Task item:
Using the line that has "[1024,230,1316,252] A compléter" as the starting point, print each line to the end of the material below word for word. Add no other lines.

Recorded data:
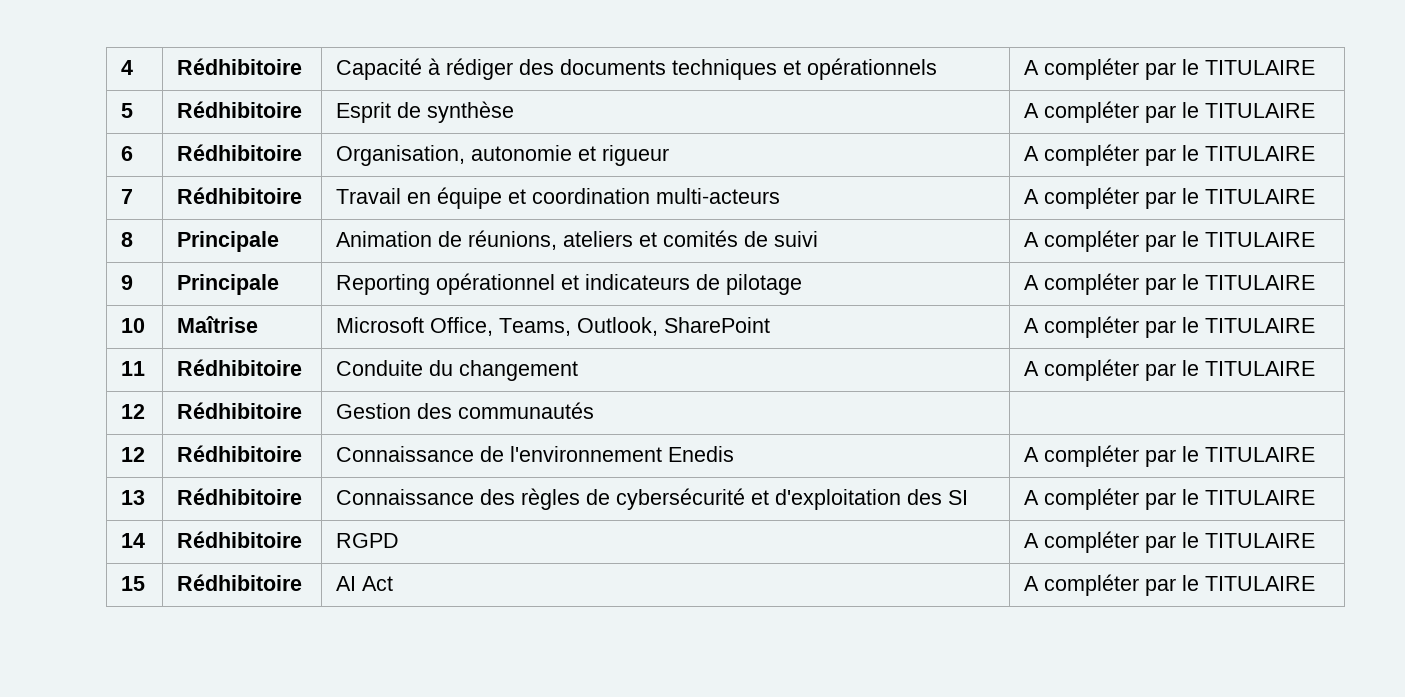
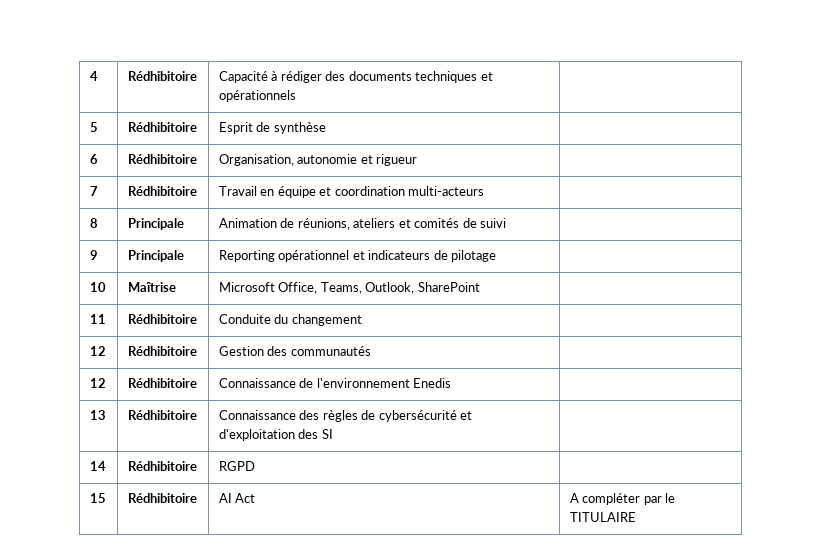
[1024,58,1316,80] A compléter par le TITULAIRE -> (296, 96) none
[1024,101,1316,123] A compléter par le TITULAIRE -> (326, 128) none
[1024,144,1316,166] A compléter par le TITULAIRE -> (418, 160) none
[1024,187,1316,209] A compléter par le TITULAIRE -> (485, 191) none
[1024,230,1316,252] A compléter par le TITULAIRE -> (507, 223) none
[1024,273,1316,295] A compléter par le TITULAIRE -> (497, 256) none
[1024,316,1316,338] A compléter par le TITULAIRE -> (480, 287) none
[1024,359,1316,381] A compléter par le TITULAIRE -> (362, 320) none
[1024,445,1316,467] A compléter par le TITULAIRE -> (452, 383) none
[1024,488,1316,510] [121,533,146,548] [177,531,303,548] [336,533,400,548] [1024,531,1316,553] A compléter par le TITULAIRE // 14 | Rédhibitoire | RGPD | A compléter par le TITULAIRE -> [89,461,106,471] [127,461,197,471] [218,461,255,471] // 14 | Rédhibitoire | RGPD |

Completed task:
[1024,230,1316,252] A compléter par le TITULAIRE -> (507, 223) none
[1024,273,1316,295] A compléter par le TITULAIRE -> (497, 256) none
[1024,316,1316,338] A compléter par le TITULAIRE -> (480, 287) none
[1024,359,1316,381] A compléter par le TITULAIRE -> (362, 320) none
[1024,445,1316,467] A compléter par le TITULAIRE -> (452, 383) none
[1024,488,1316,510] [121,533,146,548] [177,531,303,548] [336,533,400,548] [1024,531,1316,553] A compléter par le TITULAIRE // 14 | Rédhibitoire | RGPD | A compléter par le TITULAIRE -> [89,461,106,471] [127,461,197,471] [218,461,255,471] // 14 | Rédhibitoire | RGPD |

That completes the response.